[Saved entries]
***

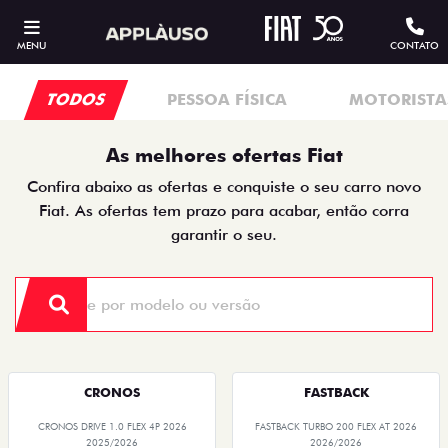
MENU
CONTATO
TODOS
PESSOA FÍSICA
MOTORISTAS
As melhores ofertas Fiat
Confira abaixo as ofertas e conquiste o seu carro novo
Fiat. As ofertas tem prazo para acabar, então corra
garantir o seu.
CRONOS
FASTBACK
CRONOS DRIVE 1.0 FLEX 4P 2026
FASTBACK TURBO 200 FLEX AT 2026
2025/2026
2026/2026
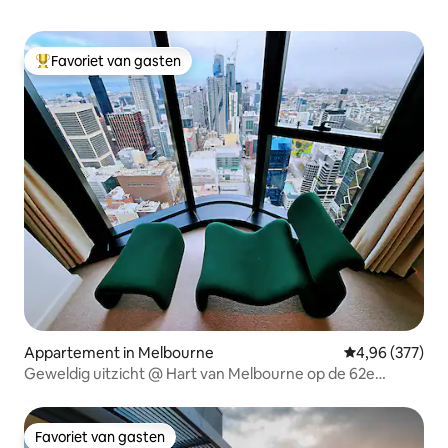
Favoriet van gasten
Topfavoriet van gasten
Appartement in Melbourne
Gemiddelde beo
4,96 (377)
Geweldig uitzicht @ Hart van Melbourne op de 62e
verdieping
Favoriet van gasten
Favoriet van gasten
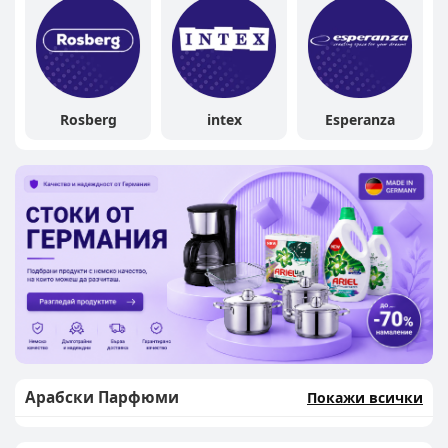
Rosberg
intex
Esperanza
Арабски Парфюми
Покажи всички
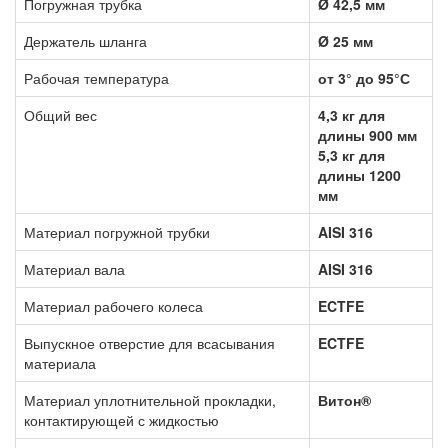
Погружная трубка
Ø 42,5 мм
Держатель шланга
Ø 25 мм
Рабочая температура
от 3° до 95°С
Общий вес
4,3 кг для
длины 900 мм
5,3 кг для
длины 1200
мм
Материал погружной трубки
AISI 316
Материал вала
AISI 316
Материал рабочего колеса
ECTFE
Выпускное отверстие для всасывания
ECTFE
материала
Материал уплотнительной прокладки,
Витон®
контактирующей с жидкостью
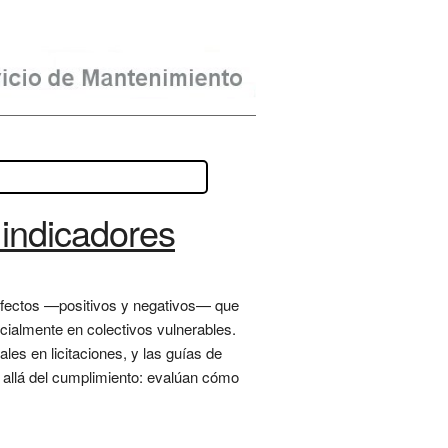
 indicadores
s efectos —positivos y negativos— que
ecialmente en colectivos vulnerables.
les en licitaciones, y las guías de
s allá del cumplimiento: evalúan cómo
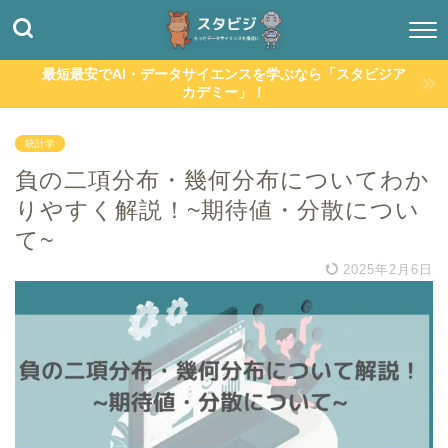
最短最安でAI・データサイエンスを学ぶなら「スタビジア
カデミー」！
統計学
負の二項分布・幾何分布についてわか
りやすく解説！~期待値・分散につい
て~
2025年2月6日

***

*Exercise requirements*
Arrange the records from the line containing "最短最安でAI・データサイエンスを学ぶなら「スタビジア" through the last line into a Markdown table. Use the columns Row and Line, numbering each row in Row, and leave out blank lines.

*Solved exercise*
| Row | Line |
|---|---|
| 1 | 最短最安でAI・データサイエンスを学ぶなら「スタビジア |
| 2 | カデミー」！ |
| 3 | 統計学 |
| 4 | 負の二項分布・幾何分布についてわか |
| 5 | りやすく解説！~期待値・分散につい |
| 6 | て~ |
| 7 | 2025年2月6日 |